## LISTED ENTRIES
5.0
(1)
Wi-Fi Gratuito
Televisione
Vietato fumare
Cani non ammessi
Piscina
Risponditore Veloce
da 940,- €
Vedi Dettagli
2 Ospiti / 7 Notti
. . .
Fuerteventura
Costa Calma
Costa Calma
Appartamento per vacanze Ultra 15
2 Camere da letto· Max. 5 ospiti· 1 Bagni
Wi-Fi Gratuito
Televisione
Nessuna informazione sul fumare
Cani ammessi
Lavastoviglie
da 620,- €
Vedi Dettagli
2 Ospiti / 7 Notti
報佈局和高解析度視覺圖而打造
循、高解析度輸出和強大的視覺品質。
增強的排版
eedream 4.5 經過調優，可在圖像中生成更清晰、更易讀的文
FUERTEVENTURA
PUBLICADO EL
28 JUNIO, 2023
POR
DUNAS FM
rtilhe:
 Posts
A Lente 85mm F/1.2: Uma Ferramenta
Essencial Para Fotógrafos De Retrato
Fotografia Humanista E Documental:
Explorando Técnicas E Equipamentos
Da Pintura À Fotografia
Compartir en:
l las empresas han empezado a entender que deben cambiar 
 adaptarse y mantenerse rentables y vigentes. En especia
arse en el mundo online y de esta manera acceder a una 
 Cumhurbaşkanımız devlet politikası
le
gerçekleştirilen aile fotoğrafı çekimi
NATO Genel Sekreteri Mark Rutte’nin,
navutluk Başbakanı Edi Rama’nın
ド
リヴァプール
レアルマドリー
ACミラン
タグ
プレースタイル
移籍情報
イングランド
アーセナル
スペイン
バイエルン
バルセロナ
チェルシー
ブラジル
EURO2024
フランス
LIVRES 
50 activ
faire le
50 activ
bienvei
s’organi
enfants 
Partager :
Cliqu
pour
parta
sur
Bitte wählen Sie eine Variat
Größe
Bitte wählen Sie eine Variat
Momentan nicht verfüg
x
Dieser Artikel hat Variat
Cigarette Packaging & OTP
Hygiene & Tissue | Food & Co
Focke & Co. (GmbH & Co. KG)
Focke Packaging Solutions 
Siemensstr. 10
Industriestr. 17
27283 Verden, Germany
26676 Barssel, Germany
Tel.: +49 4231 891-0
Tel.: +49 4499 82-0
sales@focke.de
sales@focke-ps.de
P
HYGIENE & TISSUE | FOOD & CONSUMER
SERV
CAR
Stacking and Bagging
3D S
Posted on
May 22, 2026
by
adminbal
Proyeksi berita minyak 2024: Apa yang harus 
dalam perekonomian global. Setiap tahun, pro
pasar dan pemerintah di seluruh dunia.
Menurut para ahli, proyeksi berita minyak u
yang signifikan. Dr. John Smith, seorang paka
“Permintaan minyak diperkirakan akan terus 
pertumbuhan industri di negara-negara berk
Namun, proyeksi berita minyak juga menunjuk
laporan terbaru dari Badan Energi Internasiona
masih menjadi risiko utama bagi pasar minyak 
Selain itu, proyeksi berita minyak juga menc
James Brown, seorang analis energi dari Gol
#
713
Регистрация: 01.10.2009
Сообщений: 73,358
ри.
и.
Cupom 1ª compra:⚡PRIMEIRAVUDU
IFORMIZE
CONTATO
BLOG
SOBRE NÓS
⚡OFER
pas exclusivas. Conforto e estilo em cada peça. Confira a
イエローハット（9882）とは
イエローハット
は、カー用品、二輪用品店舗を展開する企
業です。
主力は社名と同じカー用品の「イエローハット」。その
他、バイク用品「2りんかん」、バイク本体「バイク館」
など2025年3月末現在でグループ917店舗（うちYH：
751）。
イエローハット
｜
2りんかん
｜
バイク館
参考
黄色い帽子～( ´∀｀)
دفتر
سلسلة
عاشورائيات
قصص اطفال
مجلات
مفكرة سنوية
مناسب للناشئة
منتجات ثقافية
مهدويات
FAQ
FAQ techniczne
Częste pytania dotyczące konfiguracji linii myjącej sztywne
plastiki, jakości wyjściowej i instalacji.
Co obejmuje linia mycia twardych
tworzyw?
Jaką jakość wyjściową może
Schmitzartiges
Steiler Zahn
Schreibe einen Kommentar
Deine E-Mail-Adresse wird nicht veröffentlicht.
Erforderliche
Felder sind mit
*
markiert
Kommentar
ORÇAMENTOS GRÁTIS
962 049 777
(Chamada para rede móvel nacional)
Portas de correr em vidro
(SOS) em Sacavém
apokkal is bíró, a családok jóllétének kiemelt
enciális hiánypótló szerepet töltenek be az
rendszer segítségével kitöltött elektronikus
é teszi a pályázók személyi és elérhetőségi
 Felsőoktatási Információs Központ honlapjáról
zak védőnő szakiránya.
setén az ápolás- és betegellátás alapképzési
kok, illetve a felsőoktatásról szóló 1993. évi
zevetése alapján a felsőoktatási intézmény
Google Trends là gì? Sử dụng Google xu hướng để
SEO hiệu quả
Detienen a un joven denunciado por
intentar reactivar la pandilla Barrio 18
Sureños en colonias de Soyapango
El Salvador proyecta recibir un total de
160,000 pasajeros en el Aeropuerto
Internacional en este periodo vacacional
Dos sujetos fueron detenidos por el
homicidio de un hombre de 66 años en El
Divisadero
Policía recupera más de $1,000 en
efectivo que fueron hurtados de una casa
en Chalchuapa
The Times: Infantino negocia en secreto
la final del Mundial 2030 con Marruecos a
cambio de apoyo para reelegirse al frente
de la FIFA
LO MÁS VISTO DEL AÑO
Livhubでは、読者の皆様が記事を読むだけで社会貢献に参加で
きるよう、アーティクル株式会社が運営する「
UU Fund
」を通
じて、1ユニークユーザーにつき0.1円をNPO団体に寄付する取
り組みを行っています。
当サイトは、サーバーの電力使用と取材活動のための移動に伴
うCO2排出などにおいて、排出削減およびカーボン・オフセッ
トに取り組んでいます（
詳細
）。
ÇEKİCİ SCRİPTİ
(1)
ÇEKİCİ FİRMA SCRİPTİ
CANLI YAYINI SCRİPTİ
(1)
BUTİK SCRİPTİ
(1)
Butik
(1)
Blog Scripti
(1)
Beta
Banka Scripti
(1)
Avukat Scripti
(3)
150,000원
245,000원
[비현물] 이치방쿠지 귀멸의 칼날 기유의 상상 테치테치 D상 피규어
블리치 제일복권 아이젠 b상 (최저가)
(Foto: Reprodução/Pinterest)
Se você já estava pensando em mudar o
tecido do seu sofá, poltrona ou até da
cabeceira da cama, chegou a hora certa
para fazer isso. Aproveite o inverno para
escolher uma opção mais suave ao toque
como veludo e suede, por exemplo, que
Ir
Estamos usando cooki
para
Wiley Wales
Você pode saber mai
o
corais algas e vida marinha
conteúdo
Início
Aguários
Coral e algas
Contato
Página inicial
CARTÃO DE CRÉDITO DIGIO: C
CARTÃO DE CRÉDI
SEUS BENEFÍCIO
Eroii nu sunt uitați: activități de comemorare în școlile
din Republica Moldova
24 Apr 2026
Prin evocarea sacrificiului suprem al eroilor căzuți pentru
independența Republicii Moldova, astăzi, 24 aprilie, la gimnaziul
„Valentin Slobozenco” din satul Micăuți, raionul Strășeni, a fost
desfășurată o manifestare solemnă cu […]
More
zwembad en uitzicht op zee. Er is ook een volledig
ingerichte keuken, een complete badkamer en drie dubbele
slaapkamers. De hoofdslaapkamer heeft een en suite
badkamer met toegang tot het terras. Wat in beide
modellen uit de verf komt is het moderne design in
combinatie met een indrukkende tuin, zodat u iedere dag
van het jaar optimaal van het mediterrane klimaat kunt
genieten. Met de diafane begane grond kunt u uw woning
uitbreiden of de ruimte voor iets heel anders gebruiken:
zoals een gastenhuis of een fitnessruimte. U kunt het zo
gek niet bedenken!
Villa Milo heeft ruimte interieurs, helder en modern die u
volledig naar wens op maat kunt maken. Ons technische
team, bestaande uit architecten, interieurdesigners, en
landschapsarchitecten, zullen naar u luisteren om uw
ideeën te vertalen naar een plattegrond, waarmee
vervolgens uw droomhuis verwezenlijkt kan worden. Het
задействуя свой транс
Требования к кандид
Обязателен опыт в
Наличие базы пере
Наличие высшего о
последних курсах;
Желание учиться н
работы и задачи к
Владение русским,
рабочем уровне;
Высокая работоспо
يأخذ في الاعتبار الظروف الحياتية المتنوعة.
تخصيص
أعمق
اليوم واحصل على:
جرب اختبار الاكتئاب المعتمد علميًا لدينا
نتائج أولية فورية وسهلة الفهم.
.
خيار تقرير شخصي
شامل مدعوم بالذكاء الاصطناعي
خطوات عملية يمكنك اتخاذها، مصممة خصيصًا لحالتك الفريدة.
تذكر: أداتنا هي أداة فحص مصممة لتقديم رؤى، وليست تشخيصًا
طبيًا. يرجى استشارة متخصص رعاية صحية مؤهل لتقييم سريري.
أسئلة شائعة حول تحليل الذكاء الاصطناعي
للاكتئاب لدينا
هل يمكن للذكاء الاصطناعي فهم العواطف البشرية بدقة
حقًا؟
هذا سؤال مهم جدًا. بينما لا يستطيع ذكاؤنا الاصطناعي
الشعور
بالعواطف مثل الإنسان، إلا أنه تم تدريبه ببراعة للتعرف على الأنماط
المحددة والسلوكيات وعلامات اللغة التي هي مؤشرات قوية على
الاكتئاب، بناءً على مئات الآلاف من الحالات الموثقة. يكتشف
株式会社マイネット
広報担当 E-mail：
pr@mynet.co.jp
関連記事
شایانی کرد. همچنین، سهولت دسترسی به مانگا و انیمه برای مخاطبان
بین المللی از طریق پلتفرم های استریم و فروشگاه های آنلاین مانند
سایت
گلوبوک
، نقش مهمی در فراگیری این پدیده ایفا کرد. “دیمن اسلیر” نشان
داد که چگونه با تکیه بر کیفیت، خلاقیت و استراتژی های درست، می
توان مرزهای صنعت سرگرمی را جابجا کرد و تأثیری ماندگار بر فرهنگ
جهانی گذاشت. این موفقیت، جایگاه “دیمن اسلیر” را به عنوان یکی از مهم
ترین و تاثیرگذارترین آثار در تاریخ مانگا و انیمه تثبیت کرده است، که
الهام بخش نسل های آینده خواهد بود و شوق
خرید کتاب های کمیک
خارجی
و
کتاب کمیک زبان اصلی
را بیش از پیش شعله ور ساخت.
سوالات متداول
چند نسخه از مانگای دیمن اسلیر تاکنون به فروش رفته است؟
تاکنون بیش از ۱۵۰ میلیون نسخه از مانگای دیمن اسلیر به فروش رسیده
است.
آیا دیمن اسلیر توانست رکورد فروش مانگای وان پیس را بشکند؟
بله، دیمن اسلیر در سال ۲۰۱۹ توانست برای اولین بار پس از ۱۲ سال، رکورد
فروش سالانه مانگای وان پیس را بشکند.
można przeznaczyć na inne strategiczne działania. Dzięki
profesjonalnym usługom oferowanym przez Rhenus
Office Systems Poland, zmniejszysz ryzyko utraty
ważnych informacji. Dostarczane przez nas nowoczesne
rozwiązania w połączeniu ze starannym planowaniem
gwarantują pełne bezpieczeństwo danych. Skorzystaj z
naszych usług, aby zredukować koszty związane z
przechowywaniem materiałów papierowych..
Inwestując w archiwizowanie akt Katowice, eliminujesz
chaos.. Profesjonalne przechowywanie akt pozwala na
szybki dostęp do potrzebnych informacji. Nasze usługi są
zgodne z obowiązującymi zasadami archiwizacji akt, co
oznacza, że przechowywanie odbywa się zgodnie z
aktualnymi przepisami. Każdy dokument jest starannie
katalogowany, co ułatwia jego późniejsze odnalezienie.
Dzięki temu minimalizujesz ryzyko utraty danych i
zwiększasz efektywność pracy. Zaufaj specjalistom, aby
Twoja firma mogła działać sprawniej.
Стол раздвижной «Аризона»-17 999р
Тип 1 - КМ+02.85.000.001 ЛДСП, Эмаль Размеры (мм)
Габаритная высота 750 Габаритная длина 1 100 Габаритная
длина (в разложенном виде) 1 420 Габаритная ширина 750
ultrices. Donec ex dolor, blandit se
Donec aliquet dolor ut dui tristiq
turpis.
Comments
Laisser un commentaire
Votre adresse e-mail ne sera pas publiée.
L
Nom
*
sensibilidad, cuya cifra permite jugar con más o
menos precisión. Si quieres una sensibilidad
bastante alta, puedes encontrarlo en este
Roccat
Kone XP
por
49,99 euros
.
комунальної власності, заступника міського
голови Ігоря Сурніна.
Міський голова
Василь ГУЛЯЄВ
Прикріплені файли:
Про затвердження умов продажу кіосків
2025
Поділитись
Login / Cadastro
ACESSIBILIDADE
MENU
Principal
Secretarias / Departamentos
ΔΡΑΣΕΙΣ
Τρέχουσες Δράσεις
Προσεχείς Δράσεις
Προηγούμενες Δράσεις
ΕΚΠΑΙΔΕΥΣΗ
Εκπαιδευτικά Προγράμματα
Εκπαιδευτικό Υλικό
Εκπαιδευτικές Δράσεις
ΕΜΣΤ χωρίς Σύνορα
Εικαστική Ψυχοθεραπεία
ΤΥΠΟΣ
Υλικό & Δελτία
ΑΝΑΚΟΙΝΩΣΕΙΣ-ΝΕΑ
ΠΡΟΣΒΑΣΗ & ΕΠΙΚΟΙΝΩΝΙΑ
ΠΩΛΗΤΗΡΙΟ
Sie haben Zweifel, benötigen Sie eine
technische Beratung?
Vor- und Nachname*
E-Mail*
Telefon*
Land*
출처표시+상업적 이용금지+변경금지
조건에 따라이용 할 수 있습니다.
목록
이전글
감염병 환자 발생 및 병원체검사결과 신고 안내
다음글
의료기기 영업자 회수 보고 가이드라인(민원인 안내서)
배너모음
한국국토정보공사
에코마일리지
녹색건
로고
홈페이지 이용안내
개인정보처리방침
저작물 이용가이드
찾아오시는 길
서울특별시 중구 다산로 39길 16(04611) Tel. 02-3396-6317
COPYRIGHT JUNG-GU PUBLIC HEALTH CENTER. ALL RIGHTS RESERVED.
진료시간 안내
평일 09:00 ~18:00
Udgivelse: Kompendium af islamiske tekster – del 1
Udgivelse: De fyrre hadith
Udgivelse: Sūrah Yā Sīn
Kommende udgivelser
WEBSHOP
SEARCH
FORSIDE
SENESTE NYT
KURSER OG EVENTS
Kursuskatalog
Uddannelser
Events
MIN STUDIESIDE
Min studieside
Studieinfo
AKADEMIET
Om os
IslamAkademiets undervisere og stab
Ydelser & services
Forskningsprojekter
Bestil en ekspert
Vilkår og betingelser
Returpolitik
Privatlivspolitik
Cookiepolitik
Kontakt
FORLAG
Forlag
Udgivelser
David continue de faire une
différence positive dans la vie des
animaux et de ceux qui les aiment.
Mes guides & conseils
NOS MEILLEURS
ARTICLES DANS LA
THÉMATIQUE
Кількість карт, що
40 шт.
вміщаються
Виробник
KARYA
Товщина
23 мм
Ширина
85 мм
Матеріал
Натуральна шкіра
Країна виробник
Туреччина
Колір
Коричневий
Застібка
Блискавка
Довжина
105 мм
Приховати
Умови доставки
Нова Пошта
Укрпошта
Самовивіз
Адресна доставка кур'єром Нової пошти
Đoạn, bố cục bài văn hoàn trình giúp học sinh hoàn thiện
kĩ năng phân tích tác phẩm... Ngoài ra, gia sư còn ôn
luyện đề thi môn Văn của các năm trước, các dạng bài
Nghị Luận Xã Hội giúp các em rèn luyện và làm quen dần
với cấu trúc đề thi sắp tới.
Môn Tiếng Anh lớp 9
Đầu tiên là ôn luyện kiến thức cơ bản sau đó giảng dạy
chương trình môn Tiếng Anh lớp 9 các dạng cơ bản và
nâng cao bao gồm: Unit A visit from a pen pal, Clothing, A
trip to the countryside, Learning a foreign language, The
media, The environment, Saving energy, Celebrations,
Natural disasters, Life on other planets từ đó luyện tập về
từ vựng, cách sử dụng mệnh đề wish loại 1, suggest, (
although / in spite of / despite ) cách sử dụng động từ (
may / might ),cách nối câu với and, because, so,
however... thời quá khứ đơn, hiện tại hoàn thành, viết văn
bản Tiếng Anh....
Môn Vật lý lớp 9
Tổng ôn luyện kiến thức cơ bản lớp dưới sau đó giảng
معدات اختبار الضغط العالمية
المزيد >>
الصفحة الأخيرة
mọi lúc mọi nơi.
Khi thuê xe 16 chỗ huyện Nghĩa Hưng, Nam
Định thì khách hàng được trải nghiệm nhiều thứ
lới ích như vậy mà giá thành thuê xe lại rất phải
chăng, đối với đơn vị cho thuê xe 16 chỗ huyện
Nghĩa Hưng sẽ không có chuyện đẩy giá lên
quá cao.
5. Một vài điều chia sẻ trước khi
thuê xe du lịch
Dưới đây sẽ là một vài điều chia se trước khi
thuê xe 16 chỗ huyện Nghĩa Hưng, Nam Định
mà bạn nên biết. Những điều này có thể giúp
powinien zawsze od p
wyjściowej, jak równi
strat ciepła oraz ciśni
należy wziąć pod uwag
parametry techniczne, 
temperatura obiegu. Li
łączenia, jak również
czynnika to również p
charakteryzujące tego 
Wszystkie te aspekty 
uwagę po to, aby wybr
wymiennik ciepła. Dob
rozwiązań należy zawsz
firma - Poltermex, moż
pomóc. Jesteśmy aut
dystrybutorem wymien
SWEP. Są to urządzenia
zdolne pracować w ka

## REQUIREMENT
Would you please repeat exactly the lines above, starting at the line with "trip to the" and stopping at the line with "Môn Vật lý lớp 9", both included?

## EXERCISE RESPONSE
trip to the countryside, Learning a foreign language, The
media, The environment, Saving energy, Celebrations,
Natural disasters, Life on other planets từ đó luyện tập về
từ vựng, cách sử dụng mệnh đề wish loại 1, suggest, (
although / in spite of / despite ) cách sử dụng động từ (
may / might ),cách nối câu với and, because, so,
however... thời quá khứ đơn, hiện tại hoàn thành, viết văn
bản Tiếng Anh....
Môn Vật lý lớp 9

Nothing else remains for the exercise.